─── Available data ───
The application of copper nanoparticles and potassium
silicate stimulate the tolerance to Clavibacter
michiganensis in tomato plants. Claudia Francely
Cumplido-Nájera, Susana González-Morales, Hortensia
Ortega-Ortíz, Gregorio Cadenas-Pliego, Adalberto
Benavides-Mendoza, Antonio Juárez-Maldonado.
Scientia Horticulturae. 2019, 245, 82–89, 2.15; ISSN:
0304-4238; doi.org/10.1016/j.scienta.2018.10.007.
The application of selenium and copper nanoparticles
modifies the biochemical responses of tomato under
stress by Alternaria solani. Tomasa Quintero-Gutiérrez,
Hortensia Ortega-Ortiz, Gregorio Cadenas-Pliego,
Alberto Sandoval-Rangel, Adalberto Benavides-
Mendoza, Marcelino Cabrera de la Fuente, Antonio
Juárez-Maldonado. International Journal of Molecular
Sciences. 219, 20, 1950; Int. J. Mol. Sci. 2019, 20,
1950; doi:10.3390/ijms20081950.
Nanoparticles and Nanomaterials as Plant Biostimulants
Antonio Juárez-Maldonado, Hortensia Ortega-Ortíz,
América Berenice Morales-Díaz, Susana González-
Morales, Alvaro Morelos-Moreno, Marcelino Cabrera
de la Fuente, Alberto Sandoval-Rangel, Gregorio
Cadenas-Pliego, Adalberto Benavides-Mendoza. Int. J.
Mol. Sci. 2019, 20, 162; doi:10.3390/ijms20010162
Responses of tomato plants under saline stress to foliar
───
== How to complete this task ==
Filter the entries by the string "Gregorio" and copy each matching line.

== Solution to the problem ==
Ortega-Ortíz, Gregorio Cadenas-Pliego, Adalberto
Hortensia Ortega-Ortiz, Gregorio Cadenas-Pliego,
de la Fuente, Alberto Sandoval-Rangel, Gregorio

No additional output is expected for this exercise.